Wildlife Service gets it right

The Department of Interior is likely to propose a real improvement in policy for threatened wildlife species – allowing protections to be more tailored to individual species’ needs. This will strengthen incentives for conservation and reduce the conflict and controversy that too often comes with Endangered Species Act decisions. A draft of the proposed regulation was leaked to the media earlier this week. It looks like a smart approach that returns to the origins of why the ‘threatened’ category was made part of our endangered species law in the first place – to act earlier to turn declining wildlife around. (Note: the following analysis is based on that leaked version, which is currently under review by other federal agencies. It is possible that additional changes would be made to the draft before it is released to the public.)

For endangered wildlife, the Endangered Species Act (ESA) prohibits import, export, possession or commerce of endangered species and prohibits ‘take.’ Take refers to actions that kill, harm, maim or disturb animals. However, for threatened species, the law does not include such a blanket prohibition.

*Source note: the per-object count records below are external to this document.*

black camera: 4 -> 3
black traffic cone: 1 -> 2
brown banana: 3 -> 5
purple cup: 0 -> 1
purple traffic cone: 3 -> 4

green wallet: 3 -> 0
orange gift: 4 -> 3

Rather, it directs the agencies to issue whatever regulations are necessary to provide for the conservation of the species and may use those regulations to prohibit take or the other activities that are prohibited for endangered ones.

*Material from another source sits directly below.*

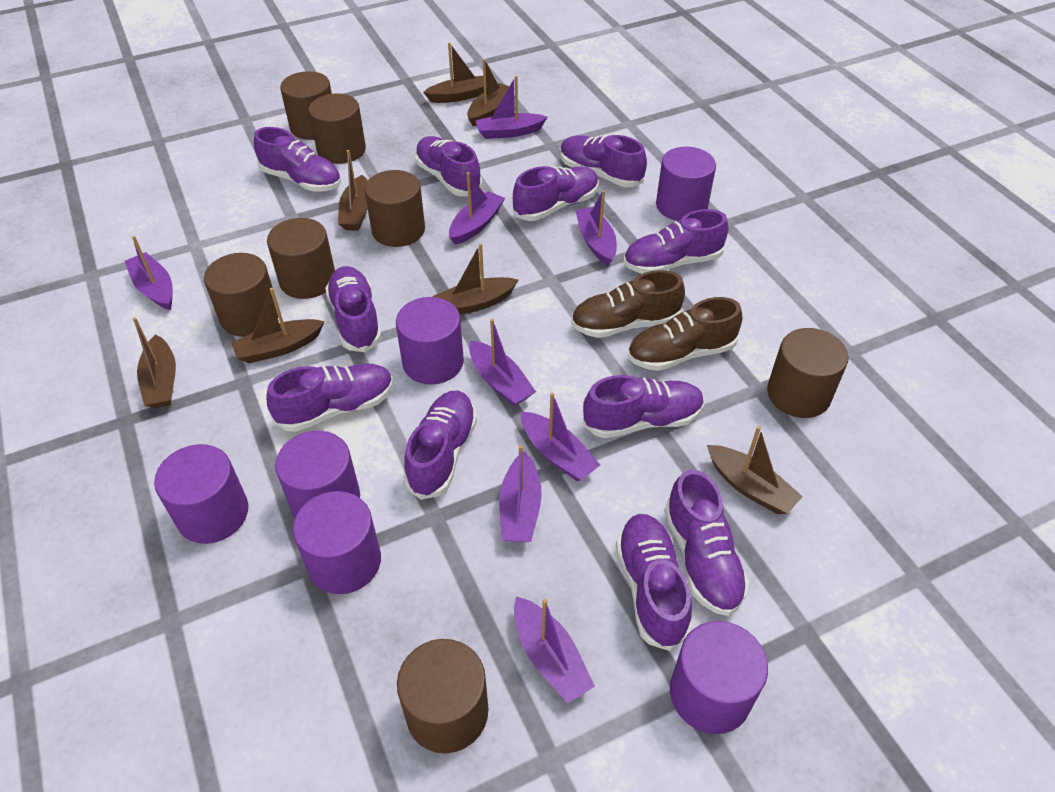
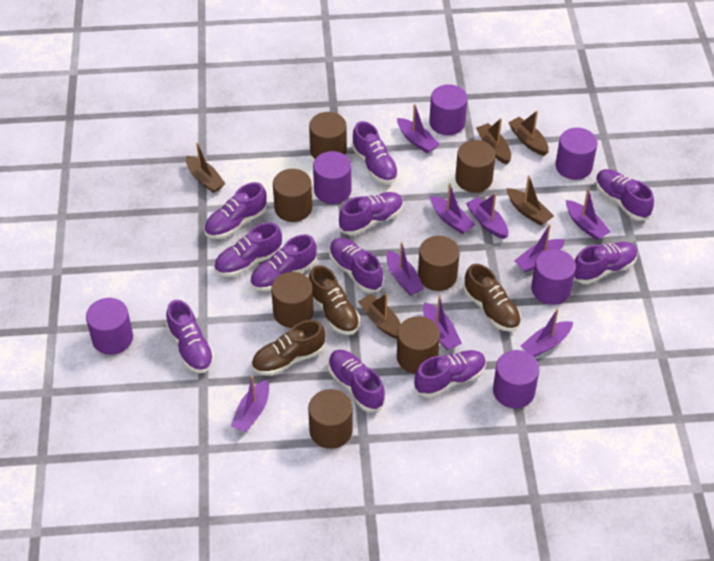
brown boat: 7 -> 5
brown shoe: 2 -> 3
purple boat: 8 -> 9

However, instead of using this authority to create customized, specific rules for individual species, in 1978, the U.S. Fish and Wildlife Service adopted a ‘blanket’ rule that applies the same protections to all threatened species as existed for endangered ones. They have still gone in and adopted special rules for more than 50 wildlife species, but the default is that one category of wildlife is treated just like the other.

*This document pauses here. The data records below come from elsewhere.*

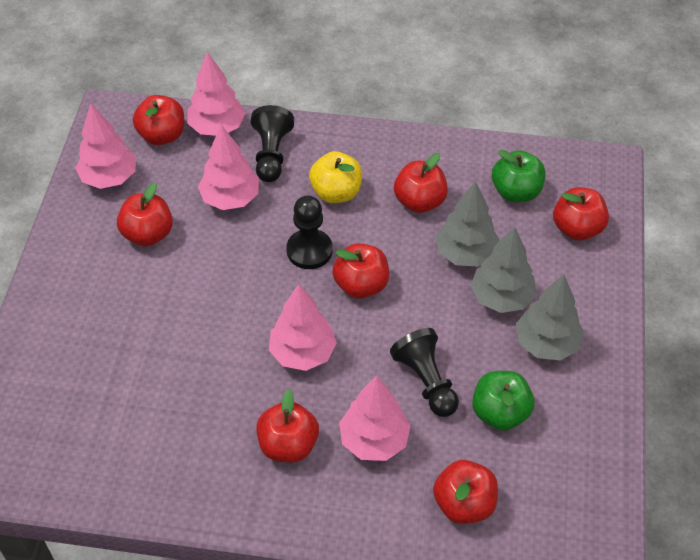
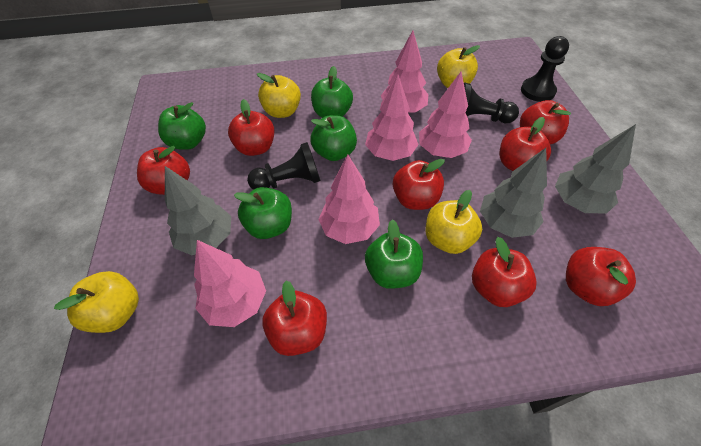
green apple: 2 -> 5
red apple: 7 -> 8
yellow apple: 1 -> 4

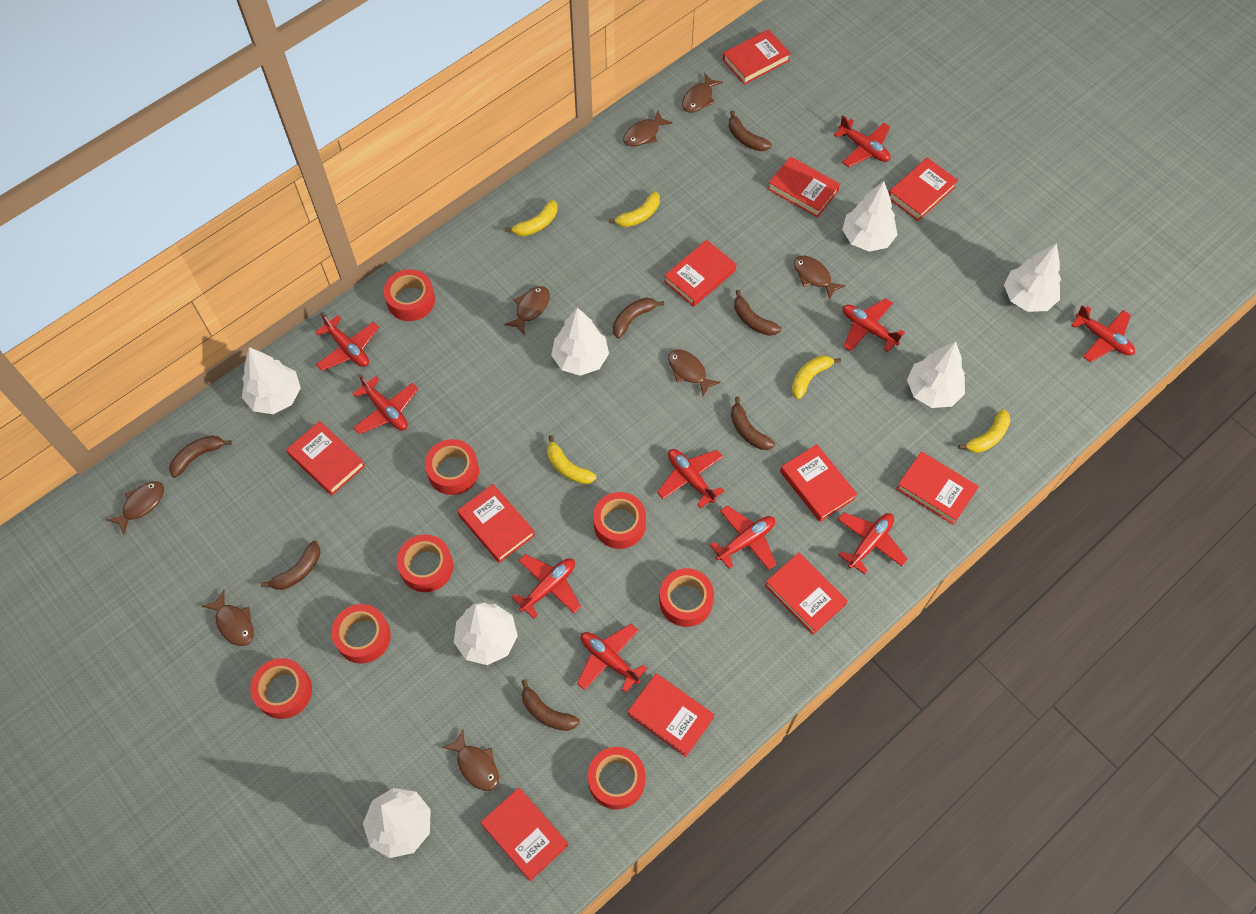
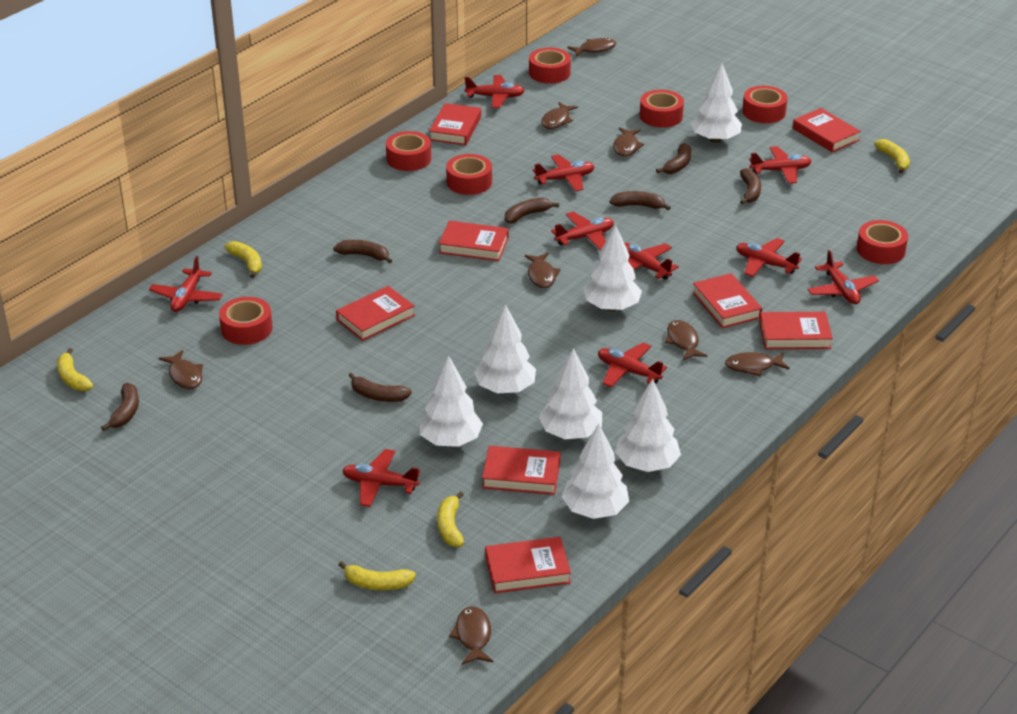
red book: 11 -> 8
red tape: 8 -> 7

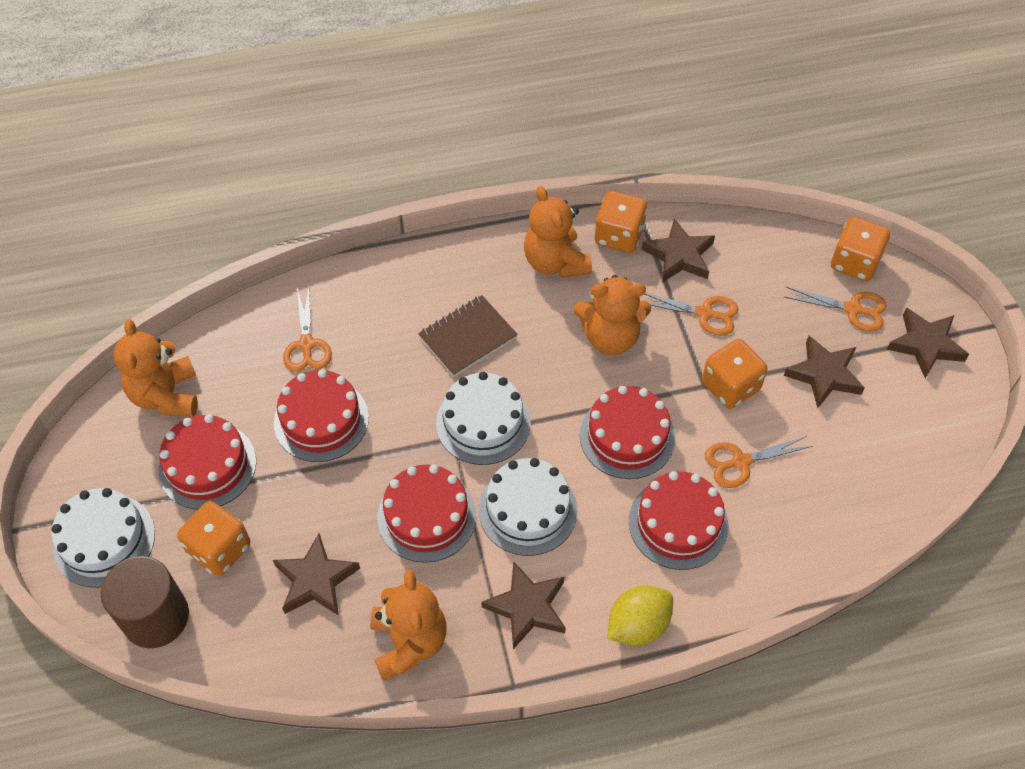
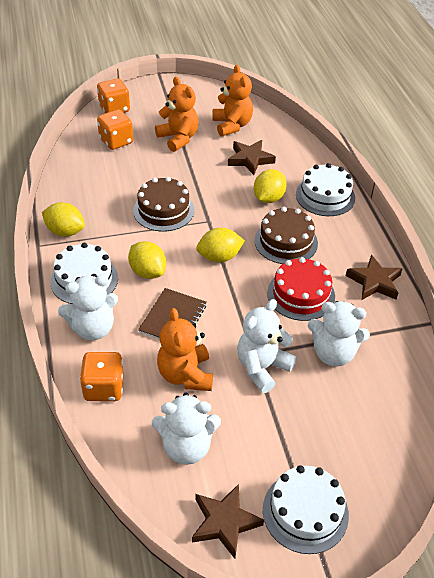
brown cake: 0 -> 2
brown cylinder: 1 -> 0
brown star: 5 -> 3
orange dice: 4 -> 3
orange scissors: 4 -> 0
orange teddy bear: 4 -> 3
red cake: 5 -> 1
white teddy bear: 0 -> 4
yellow lemon: 1 -> 4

The leaked April 2018 draft would not change the status quo for any threatened species already listed, but the ‘blanket’ rule would no longer apply to newly listed threatened wildlife. Instead, the U.S. Fish and Wildlife Service would issue species-specific rules on a case by case, just at NOAA has done for marine species for decades.

The change, if adopted, represents a step forward for wildlife recovery. Here is how:

  • It makes it easier to write species-specific rules that tailor protections to the circumstances of each threatened animal.
  • By creating meaningful differences between the regulatory requirements for threatened and endangered animals, it incentivizes conservation action by states, landowners and others who can see the benefits of achieving downlisting goals (i.e. getting species from the endangered to the lower threatened category).
  • Based on experience with the more than 50 species already covered by USFWS special 4(d) rules, it allows more targeted and less controversial species recovery efforts.
  • It lowers political opposition to listing threatened species earlier in their decline because those listings don’t automatically come with perceived land use restrictions.

It may be months before other federal agencies finish their review of the draft, and then there is a public comment period to come, but this change will eventually make it easier to provide targeted protection and stronger incentives for conservation investment in the threatened wildlife that share our lands and waters.